Some things made Quentin feel more pathetic than others. Sitting at a public library, eyes closed, a hand caressing his own cheek was certainly at the bottom of the scale. The fact that he’d deactivated the touch sensors on that hand? That he was mentally reviewing a dozen different moments where it had been Ian‘s hand on his skin, his touch casual, but never perfunctory? Was a new low.
Disgusted with his own behaviour, Quentin turned the sensors back on and focused his attention on the blueprint in front of him. This wasn’t what he’d come here to do.
He’d come to find a thread of hope.
Getting his manual hadn’t been a waste of time, even if he wasn’t who he’d hoped to be. It’d allowed him to start repairing the hole in his chest, to figure out how to control his nanites without overexerting them. It had led to him untangling a few more threads in his memory files.
And that had led him to the bunker.
The rebellion had already started splintering when he’d been assigned to Ian. Minuscule cracks that spread throughout its command structure like a virus, infecting everything it touched. What had started out as a freedom movement — BioSynths like Quentin, who wanted what had been promised, a life among the humans, as equals — had turned darker. A faction had arisen, wanting to rule over humans, seeing themselves as the next logical step in evolution.
In their struggle for the right to exist, some had become the very thing they’d rebelled against.
Ian was right — at the end of the day, they were weapons. Things created to sabotage and destroy.
Quentin didn’t know what had happened in the ten years since he’d forgotten who he was, but he’d tried to extend feelers the night before, poke in older rebellion channels, see what still existed. There was nothing left. Ego and conflict, no doubt, had wiped out any semblance of union between BioSynths. Even the ones willing to let the world burn would have known there was no point in moving forward when they didn’t have strength in numbers.
It had worked out in Quentin’s favour in the end. It was probably what had allowed him ten uninterrupted years by Ian’s side, with no one attempting to complete the mission Quentin would sooner die than carry out.
Would he, though?
He would now, for sure. Back then? If he hadn’t glitched, hadn’t forgotten who he was, would he have carried out his mission after all? Would he have ended Ian’s life out of self-preservation, if enough pressure had been applied?
Quentin hated not knowing the answer to that. Hated how long he’d let the situation drag, hedging his bets, never flat out refusing the order, never warning Ian that he had to get to safety. He’d never know for sure what he'd have done then.
The only thing he knew was, even before he had Ian, he’d been certain he didn’t want to be a part of the rebellion much longer. He’d started saving, buying, selling, accumulating. He’d set plans in motion so he could go off the grid if he chose to. Neither Quentin Morgan, married, nor Quentin Whitlock, single, owned so much as a roll of film Ian didn’t know about.
Liam Seaborne? Liam owned an entire bunker.
Or at least Quentin hoped Liam still owned a bunker, and not an uninhabitable space surrounded by new construction on all sides. It had been a decade, and the bunker had been his backup plan, built with materials that would conceal him from any Tracker, stockpiled with provisions, equipped with running water and more than a few generators.
Quentin could have housed twenty people there, eleven years ago. He’d almost extended a few invitations, but he’d never really cared for anyone enough to risk it.
Now, if he were lucky, he’d get to live there alone.

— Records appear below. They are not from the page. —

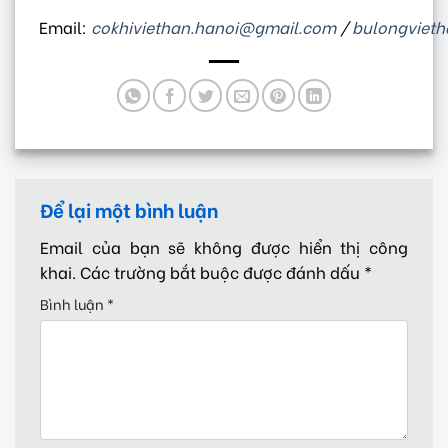
Email:
cokhiviethan.hanoi@gmail.com
/
bulongviet
Để lại một bình luận
Email của bạn sẽ không được hiển thị công
khai.
Các trường bắt buộc được đánh dấu
*
Bình luận
*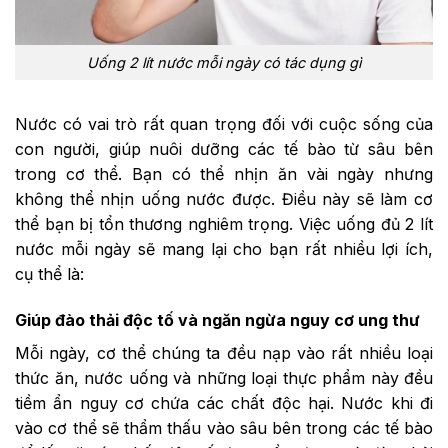
Uống 2 lít nước mỗi ngày có tác dụng gì
Nước có vai trò rất quan trọng đối với cuộc sống của
con người, giúp nuôi dưỡng các tế bào từ sâu bên
trong cơ thể. Bạn có thể nhịn ăn vài ngày nhưng
không thể nhịn uống nước được. Điều này sẽ làm cơ
thể bạn bị tổn thương nghiêm trọng. Việc uống đủ 2 lít
nước mỗi ngày sẽ mang lại cho bạn rất nhiều lợi ích,
cụ thể là:
Giúp đào thải độc tố và ngăn ngừa nguy cơ ung thư
Mỗi ngày, cơ thể chúng ta đều nạp vào rất nhiều loại
thức ăn, nước uống và những loại thực phẩm này đều
tiềm ẩn nguy cơ chứa các chất độc hại. Nước khi đi
vào cơ thể sẽ thẩm thấu vào sâu bên trong các tế bào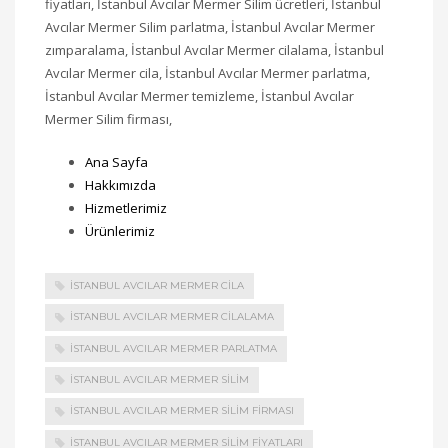
fiyatları, İstanbul Avcılar Mermer Silim ücretleri, İstanbul
Avcılar Mermer Silim parlatma, İstanbul Avcılar Mermer
zımparalama, İstanbul Avcılar Mermer cilalama, İstanbul
Avcılar Mermer cila, İstanbul Avcılar Mermer parlatma,
İstanbul Avcılar Mermer temizleme, İstanbul Avcılar
Mermer Silim firması,
Ana Sayfa
Hakkımızda
Hizmetlerimiz
Ürünlerimiz
İSTANBUL AVCILAR MERMER CILA
İSTANBUL AVCILAR MERMER CILALAMA
İSTANBUL AVCILAR MERMER PARLATMA
İSTANBUL AVCILAR MERMER SILIM
İSTANBUL AVCILAR MERMER SILIM FIRMASI
İSTANBUL AVCILAR MERMER SILIM FIYATLARI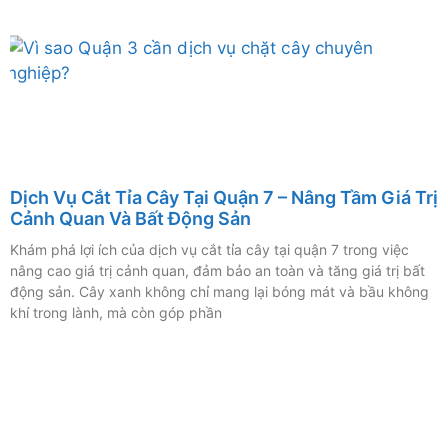
Dịch Vụ Cắt Tỉa Cây Tại Quận 7 – Nâng Tầm Giá Trị
Cảnh Quan Và Bất Động Sản
Khám phá lợi ích của dịch vụ cắt tỉa cây tại quận 7 trong việc
nâng cao giá trị cảnh quan, đảm bảo an toàn và tăng giá trị bất
động sản. Cây xanh không chỉ mang lại bóng mát và bầu không
khí trong lành, mà còn góp phần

It might not be the life he’d hoped for — would he really consider himself free if he couldn’t even go out to feel the sun on his face? — but it was a future that allowed him to still be Quentin. He was virtually immortal; perhaps waiting was all it would take. Humans might stop hunting BioSynths, either when the activists became too loud to ignore or when the Trackers had captured enough of them to no longer matter.
Perhaps he’d have to wait for decades with only his memories of Ian to keep him company.

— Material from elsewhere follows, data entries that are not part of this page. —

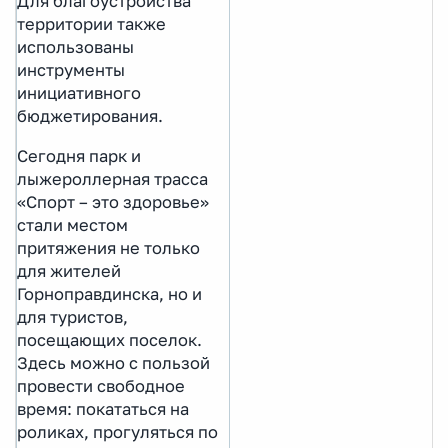
Для благоустройства
территории также
использованы
инструменты
инициативного
бюджетирования.
Сегодня парк и
лыжероллерная трасса
«Спорт – это здоровье»
стали местом
притяжения не только
для жителей
Горноправдинска, но и
для туристов,
посещающих поселок.
Здесь можно с пользой
провести свободное
время: покататься на
роликах, прогуляться по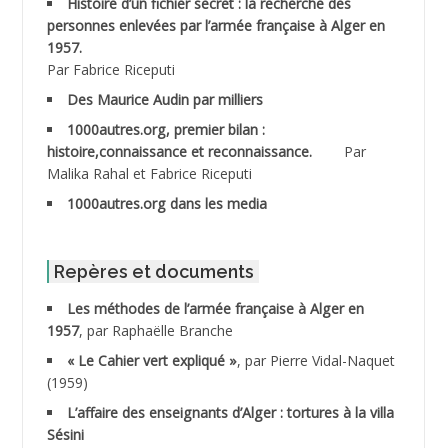
Histoire d’un fichier secret : la recherche des
personnes enlevées par l’armée française à Alger en
ABDESMED Mohamed ben Kaddour
1957.
Par Fabrice Riceputi
ABDESSELAMI Kouider
Des Maurice Audin par milliers
1000autres.org, premier bilan :
ABDESSLEM Ahmed dit le Coiffeur
histoire,connaissance et reconnaissance.
Par
Malika Rahal et Fabrice Riceputi
ABDOUDOU
1000autres.org dans les media
ABIB Mohamed
ABID Mohamed
Repères et documents
Les méthodes de l’armée française à Alger en
ABNOUN Salah
1957
, par Raphaëlle Branche
« Le Cahier vert expliqué »
, par Pierre Vidal-Naquet
ACHACHE M.*
(1959)
ACHLAF Ali
L’affaire des enseignants d’Alger : tortures à la villa
Sésini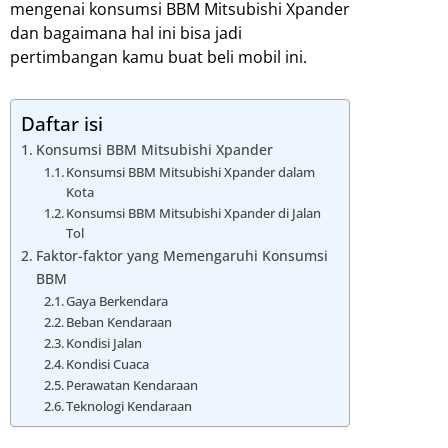
mengenai konsumsi BBM Mitsubishi Xpander
dan bagaimana hal ini bisa jadi
pertimbangan kamu buat beli mobil ini.
Daftar isi
Konsumsi BBM Mitsubishi Xpander
Konsumsi BBM Mitsubishi Xpander dalam
Kota
Konsumsi BBM Mitsubishi Xpander di Jalan
Tol
Faktor-faktor yang Memengaruhi Konsumsi
BBM
Gaya Berkendara
Beban Kendaraan
Kondisi Jalan
Kondisi Cuaca
Perawatan Kendaraan
Teknologi Kendaraan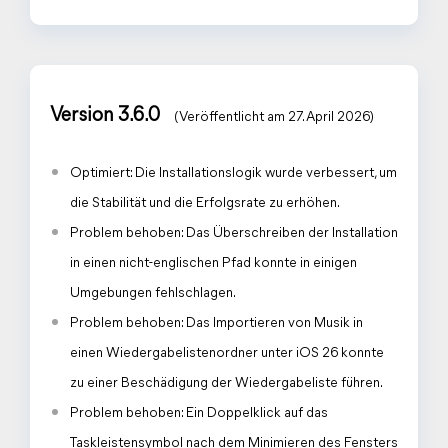
Version 3.6.0
(Veröffentlicht am 27. April 2026)
Optimiert: Die Installationslogik wurde verbessert, um
die Stabilität und die Erfolgsrate zu erhöhen.
Problem behoben: Das Überschreiben der Installation
in einen nicht-englischen Pfad konnte in einigen
Umgebungen fehlschlagen.
Problem behoben: Das Importieren von Musik in
einen Wiedergabelistenordner unter iOS 26 konnte
zu einer Beschädigung der Wiedergabeliste führen.
Problem behoben: Ein Doppelklick auf das
Taskleistensymbol nach dem Minimieren des Fensters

He wouldn’t have happiness.
But he’d have peace.
It took him another two hours to map out all the construction changes in the area surrounding his bunker. One or two would be annoying, but it seemed no entrepreneurial corp had set out to build on his small piece of land, as they sometimes did when owners weren’t around to protest the intrusion.
Quentin allowed himself to feel the first few tendrils of relief.
He could have done this without a nexus, but other BioSynths might have caught him. Using a library’s nexus was as anonymous as one could get in the city. This particular library boasted several exits onto three different streets and was always crowded; it was, in short, the kind of place Ian would pay not to Track a target to.
He couldn’t help but grimace at the bitter irony. It was Ian who’d been Quentin’s target, once. Back when Quentin had found out what it meant to have everything. Now here he was, 180 degrees later, and he had nothing.
His muscles clenched hard enough that his chest wound throbbed under three layers of clothing. Could he do nothing without thinking about Ian? Without reliving Friday’s accident, yesterday’s chase, the last ten years?
Something inside him broke, something he couldn’t attribute to the wound or the nanites still at work. This didn’t feel like plotting freedom. It felt like preparing his own funeral.